INFORMATION Block Start

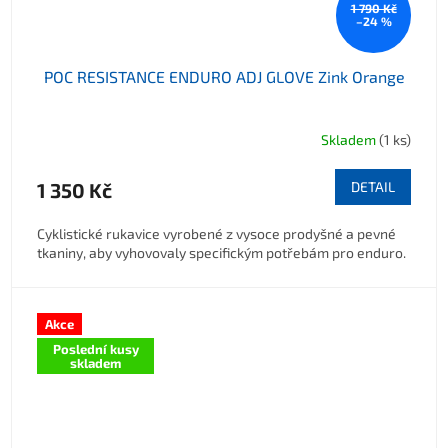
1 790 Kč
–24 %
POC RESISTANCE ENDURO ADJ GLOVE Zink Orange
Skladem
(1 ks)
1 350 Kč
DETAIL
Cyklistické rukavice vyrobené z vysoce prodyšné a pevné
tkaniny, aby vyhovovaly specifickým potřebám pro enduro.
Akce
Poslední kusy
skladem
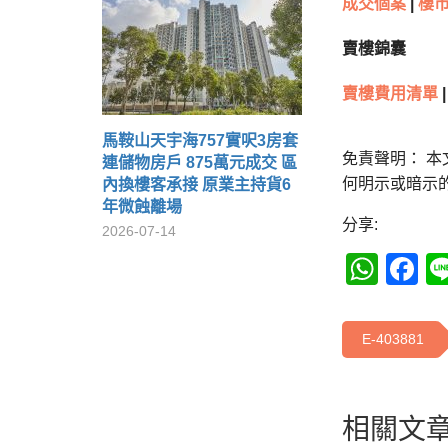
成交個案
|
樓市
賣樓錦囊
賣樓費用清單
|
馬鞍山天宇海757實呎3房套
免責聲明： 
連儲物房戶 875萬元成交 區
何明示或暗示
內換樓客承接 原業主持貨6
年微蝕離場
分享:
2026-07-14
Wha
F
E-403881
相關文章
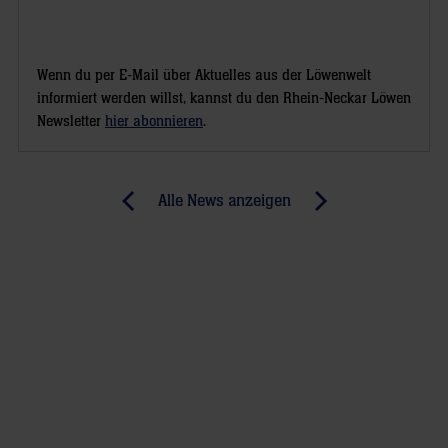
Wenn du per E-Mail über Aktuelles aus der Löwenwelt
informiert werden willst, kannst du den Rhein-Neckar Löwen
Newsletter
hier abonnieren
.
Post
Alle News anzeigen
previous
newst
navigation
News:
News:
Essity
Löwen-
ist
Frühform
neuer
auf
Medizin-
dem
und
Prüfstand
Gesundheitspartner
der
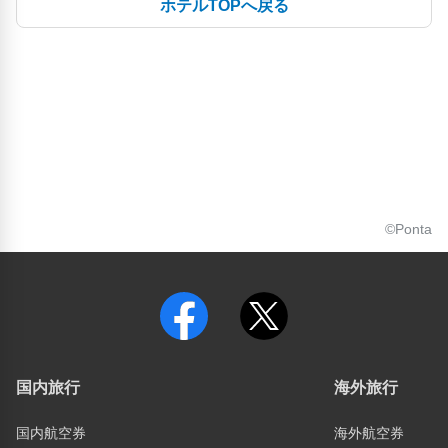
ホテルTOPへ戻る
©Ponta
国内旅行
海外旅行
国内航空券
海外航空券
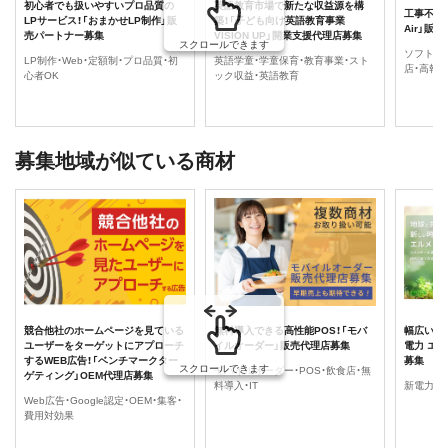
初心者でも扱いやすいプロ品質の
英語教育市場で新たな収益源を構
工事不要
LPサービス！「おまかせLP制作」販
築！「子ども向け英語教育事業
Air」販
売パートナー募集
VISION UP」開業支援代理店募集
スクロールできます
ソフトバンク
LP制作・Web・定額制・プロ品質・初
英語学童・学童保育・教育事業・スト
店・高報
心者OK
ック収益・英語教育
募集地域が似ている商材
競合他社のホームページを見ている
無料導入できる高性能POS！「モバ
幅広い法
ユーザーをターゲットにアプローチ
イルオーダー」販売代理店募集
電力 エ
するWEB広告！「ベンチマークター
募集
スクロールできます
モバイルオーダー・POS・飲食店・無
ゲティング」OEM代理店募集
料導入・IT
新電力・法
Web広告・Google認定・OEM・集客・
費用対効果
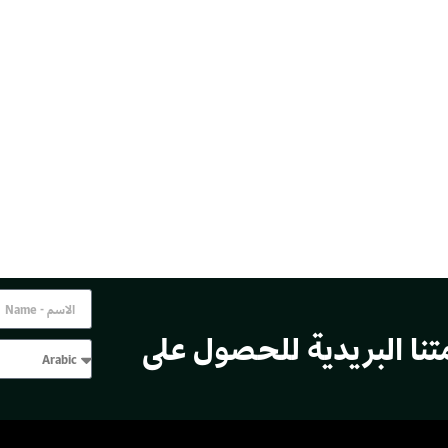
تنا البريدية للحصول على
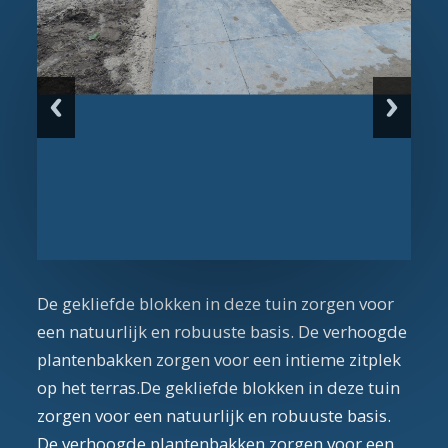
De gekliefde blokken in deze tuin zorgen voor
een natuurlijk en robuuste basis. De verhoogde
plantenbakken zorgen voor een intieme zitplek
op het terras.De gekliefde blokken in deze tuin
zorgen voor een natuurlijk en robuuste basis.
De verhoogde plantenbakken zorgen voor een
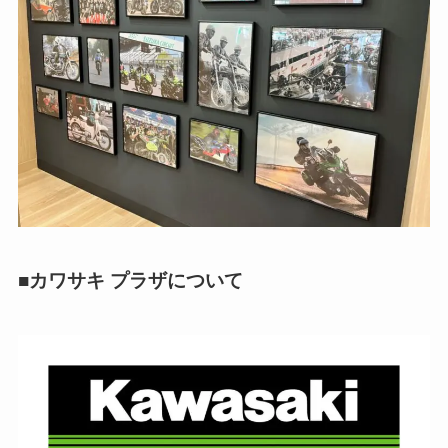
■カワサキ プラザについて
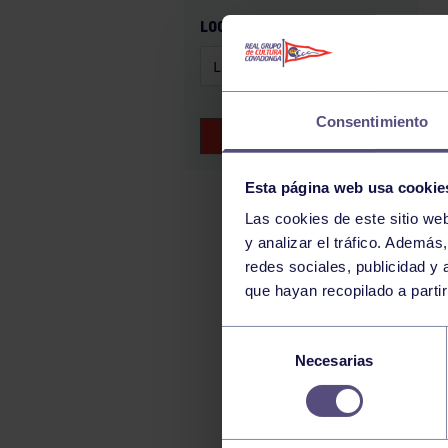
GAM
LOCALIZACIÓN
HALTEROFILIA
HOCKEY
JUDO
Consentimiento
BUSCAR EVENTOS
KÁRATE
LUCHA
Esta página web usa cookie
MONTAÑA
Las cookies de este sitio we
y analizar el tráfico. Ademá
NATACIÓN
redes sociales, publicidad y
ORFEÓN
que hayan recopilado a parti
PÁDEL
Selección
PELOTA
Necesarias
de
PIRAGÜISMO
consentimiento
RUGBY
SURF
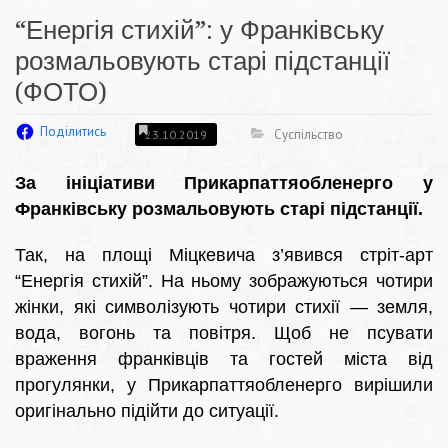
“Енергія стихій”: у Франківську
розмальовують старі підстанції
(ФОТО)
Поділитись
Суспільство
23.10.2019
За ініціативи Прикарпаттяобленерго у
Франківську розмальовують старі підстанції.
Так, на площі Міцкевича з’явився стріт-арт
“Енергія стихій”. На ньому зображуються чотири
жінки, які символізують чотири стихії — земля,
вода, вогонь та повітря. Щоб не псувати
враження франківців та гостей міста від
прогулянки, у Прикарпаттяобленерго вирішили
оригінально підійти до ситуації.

INFORMATION Block End
INFORMATION Block Start

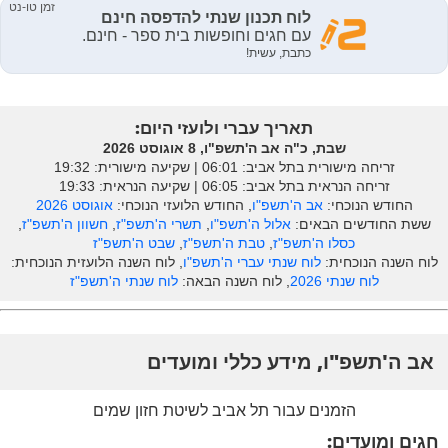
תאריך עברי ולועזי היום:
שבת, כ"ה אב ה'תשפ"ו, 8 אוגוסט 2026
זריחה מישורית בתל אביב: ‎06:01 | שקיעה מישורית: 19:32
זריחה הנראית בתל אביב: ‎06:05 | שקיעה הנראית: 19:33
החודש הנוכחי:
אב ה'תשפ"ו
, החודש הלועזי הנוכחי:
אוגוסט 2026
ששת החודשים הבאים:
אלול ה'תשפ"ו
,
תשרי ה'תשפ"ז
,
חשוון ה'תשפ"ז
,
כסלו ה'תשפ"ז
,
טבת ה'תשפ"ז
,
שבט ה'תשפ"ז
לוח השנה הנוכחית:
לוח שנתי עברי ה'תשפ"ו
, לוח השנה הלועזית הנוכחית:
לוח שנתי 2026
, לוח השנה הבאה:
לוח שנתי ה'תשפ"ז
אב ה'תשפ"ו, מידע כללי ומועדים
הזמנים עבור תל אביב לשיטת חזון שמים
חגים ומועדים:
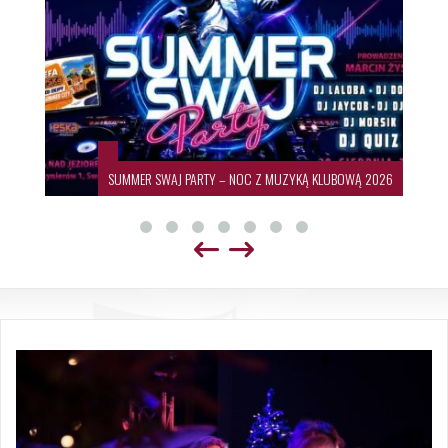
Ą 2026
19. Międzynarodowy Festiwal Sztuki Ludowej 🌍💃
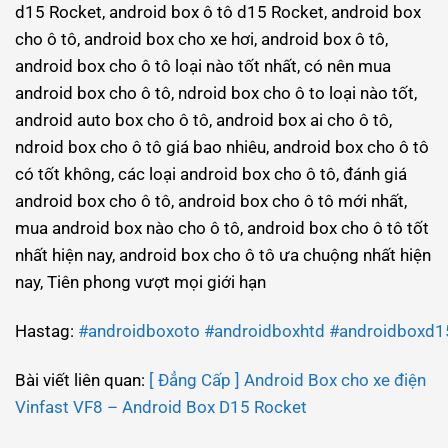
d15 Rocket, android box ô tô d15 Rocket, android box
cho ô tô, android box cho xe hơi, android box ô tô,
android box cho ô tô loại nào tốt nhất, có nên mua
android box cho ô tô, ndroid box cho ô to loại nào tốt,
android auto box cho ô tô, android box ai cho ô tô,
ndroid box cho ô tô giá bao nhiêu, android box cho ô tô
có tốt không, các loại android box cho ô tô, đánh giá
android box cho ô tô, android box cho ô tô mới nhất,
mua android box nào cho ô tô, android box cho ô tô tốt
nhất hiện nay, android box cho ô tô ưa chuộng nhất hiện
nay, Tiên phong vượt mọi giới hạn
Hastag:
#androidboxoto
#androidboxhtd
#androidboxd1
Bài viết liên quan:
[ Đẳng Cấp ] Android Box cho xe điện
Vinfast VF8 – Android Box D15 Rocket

INFORMATION Block End
INFORMATION Block Start

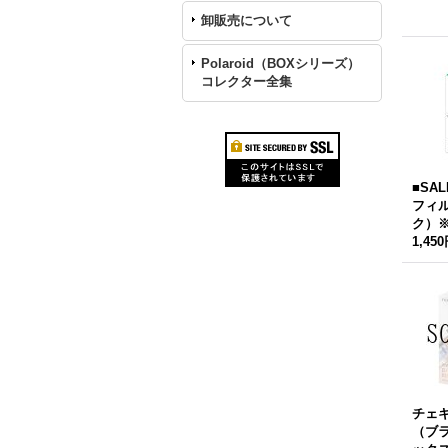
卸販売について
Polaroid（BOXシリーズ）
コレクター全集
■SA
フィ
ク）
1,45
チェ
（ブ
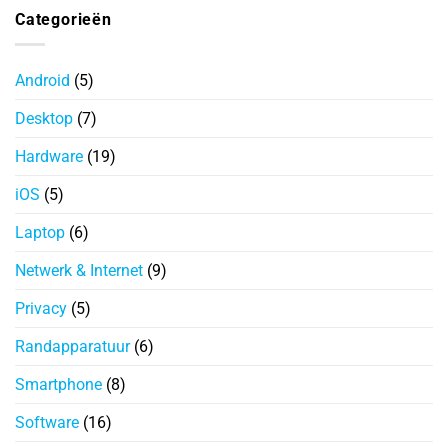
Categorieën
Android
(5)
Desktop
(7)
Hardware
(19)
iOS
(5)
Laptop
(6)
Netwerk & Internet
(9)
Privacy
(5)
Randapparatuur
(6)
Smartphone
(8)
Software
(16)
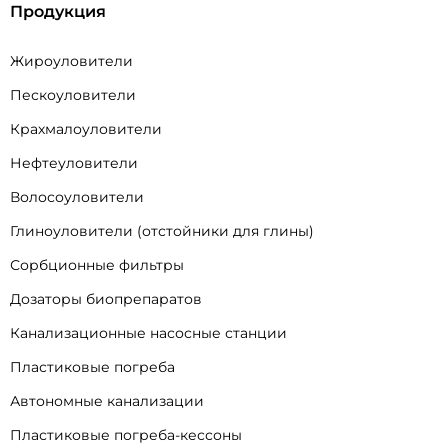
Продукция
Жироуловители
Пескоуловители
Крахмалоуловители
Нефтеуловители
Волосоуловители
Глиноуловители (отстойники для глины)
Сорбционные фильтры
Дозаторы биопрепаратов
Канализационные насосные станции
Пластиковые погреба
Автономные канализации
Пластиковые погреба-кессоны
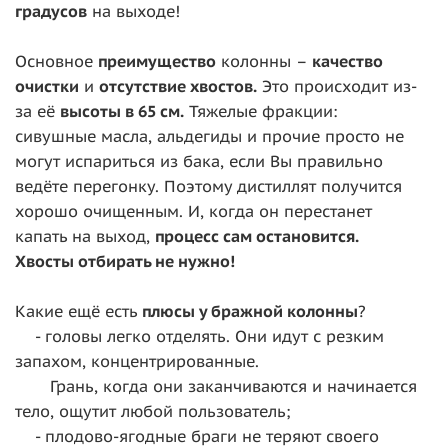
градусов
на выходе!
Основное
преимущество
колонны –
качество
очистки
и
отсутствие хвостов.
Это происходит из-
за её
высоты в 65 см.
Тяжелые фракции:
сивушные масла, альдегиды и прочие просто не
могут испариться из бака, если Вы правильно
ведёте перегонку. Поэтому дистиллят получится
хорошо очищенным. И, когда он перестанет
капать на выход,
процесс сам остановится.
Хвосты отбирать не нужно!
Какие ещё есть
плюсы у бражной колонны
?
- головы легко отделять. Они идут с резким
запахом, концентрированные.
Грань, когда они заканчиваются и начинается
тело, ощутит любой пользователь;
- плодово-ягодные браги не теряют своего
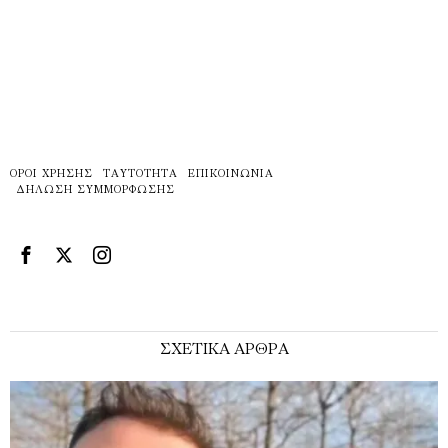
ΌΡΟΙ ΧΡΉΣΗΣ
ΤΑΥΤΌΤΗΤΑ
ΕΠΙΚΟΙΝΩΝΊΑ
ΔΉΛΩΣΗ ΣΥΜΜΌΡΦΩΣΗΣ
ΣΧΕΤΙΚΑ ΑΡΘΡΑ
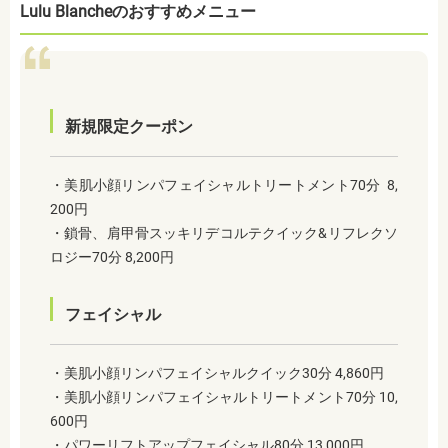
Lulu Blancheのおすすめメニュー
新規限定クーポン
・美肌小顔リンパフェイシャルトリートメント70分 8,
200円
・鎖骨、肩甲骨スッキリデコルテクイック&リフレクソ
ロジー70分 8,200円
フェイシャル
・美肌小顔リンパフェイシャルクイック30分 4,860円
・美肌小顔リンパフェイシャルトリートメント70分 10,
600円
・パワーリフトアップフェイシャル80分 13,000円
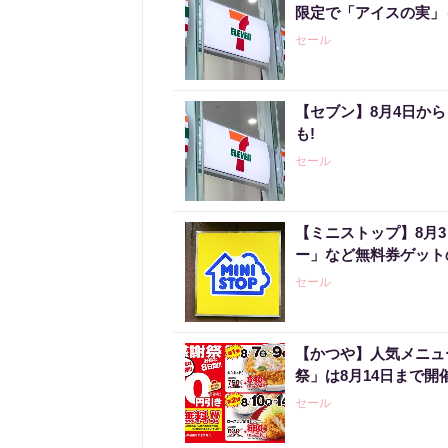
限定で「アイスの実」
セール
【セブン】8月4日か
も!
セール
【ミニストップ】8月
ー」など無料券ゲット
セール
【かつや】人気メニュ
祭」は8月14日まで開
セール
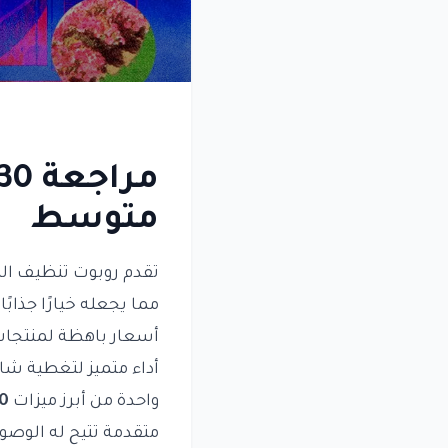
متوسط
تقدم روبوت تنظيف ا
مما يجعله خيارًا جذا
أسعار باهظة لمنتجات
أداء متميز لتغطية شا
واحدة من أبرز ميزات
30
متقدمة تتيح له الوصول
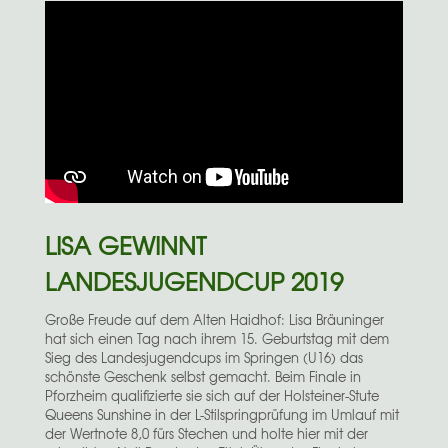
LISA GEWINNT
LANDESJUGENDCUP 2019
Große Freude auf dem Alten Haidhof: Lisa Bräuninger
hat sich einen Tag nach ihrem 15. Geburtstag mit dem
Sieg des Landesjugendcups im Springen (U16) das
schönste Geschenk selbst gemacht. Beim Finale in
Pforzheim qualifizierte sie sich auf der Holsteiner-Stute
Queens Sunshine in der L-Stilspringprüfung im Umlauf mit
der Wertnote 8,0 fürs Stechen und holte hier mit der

INFORMATION Block End

» TASK TO COMPLETE: Reproduce verbatim the lines of the records, beginning with the line that contains "תאריך עברי ולועזי" and continuing through the line that contains "19. Międzynarodowy Festiwal Sztuki Ludowej 🌍💃", both included. Omit the pictures from your answer.

» RESPONSE BOX:
תאריך עברי ולועזי היום:
שבת, כ"ה אב ה'תשפ"ו, 8 אוגוסט 2026
זריחה מישורית בתל אביב: ‎06:01 | שקיעה מישורית: 19:32
זריחה הנראית בתל אביב: ‎06:05 | שקיעה הנראית: 19:33
החודש הנוכחי:
אב ה'תשפ"ו
, החודש הלועזי הנוכחי:
אוגוסט 2026
ששת החודשים הבאים:
אלול ה'תשפ"ו
,
תשרי ה'תשפ"ז
,
חשוון ה'תשפ"ז
,
כסלו ה'תשפ"ז
,
טבת ה'תשפ"ז
,
שבט ה'תשפ"ז
לוח השנה הנוכחית:
לוח שנתי עברי ה'תשפ"ו
, לוח השנה הלועזית הנוכחית:
לוח שנתי 2026
, לוח השנה הבאה:
לוח שנתי ה'תשפ"ז
אב ה'תשפ"ו, מידע כללי ומועדים
הזמנים עבור תל אביב לשיטת חזון שמים
חגים ומועדים:
Ą 2026
19. Międzynarodowy Festiwal Sztuki Ludowej 🌍💃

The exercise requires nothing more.